- _YOUR GOAL_
Whenever a line in the data holds the string "lead", pull that line out.

*** DATA EXTRACT Section Begins ***

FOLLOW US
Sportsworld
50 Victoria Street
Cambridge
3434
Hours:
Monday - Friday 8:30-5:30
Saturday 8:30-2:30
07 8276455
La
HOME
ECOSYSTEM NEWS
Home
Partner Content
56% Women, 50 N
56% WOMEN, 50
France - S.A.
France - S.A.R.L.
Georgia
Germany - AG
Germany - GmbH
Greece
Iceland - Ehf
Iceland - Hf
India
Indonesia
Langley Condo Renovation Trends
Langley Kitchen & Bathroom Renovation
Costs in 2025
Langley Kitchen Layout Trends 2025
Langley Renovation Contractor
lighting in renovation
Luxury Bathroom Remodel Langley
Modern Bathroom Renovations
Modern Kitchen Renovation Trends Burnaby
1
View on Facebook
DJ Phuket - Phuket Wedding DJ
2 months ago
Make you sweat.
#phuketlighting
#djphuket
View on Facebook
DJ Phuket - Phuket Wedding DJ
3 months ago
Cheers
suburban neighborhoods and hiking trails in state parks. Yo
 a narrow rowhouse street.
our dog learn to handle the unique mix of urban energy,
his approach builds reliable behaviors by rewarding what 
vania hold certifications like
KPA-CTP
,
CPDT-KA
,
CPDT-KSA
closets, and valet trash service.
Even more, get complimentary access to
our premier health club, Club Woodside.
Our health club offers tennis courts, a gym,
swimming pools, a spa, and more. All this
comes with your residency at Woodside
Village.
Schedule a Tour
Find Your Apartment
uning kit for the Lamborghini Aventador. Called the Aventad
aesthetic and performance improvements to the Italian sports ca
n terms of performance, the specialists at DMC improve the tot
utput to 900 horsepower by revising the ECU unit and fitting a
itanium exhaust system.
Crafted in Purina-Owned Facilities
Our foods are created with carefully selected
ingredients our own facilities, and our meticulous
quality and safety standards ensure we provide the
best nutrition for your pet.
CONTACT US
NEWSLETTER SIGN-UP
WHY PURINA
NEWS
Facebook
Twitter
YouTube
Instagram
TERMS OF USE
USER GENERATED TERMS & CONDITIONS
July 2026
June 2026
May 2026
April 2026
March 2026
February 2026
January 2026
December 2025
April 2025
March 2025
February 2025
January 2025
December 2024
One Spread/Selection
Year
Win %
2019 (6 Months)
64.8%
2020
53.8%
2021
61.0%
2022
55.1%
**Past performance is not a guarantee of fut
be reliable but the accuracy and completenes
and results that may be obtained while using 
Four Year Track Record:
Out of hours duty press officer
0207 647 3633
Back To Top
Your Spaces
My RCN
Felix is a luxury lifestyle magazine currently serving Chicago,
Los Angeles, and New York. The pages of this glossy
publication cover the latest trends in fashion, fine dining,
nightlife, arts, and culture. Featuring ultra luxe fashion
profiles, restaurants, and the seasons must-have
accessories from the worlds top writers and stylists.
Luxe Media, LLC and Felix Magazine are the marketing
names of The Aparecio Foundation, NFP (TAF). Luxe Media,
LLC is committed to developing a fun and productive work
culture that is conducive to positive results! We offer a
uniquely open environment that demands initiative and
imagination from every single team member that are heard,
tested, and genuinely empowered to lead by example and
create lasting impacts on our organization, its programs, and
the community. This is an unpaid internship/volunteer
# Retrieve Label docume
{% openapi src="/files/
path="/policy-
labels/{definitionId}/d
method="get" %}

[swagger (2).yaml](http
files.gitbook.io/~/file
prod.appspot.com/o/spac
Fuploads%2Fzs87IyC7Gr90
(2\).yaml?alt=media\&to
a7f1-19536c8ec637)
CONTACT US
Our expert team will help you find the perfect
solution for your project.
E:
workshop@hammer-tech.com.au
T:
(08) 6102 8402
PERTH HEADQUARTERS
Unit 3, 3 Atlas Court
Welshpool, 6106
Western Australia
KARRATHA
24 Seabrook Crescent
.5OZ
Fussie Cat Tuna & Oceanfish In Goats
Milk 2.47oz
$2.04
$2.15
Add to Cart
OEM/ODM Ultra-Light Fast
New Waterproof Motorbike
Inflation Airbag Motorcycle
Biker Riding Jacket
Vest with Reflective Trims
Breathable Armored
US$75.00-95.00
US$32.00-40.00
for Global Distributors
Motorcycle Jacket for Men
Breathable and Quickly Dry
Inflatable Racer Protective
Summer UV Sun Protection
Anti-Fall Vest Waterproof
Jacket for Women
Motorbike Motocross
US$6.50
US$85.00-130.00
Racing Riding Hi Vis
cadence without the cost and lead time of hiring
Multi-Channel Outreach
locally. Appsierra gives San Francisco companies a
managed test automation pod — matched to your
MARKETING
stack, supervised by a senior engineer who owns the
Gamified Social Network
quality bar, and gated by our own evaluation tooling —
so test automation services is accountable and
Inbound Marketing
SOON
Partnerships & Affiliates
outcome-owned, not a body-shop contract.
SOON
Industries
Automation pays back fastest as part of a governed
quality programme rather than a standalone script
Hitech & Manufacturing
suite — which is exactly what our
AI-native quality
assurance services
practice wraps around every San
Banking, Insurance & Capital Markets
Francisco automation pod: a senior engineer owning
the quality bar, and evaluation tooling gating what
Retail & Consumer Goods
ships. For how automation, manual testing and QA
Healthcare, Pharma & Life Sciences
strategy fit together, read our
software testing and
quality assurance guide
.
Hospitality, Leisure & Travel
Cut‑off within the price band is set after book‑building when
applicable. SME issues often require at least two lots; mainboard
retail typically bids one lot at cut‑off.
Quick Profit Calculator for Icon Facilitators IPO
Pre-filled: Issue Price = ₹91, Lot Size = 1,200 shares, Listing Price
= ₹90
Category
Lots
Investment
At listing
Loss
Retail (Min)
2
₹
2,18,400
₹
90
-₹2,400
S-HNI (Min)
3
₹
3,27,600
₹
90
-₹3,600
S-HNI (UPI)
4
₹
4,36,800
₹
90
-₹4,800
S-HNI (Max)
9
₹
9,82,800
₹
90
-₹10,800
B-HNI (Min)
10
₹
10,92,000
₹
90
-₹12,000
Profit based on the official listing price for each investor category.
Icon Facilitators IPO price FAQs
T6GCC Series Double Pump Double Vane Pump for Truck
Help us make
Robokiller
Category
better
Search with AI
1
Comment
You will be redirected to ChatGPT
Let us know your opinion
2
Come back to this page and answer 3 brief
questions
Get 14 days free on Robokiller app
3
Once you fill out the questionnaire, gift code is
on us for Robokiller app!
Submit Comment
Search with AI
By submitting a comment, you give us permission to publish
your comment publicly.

*** DATA EXTRACT Section Ends ***

- _ANSWER TO THE PROBLEM_
tested, and genuinely empowered to lead by example and
cadence without the cost and lead time of hiring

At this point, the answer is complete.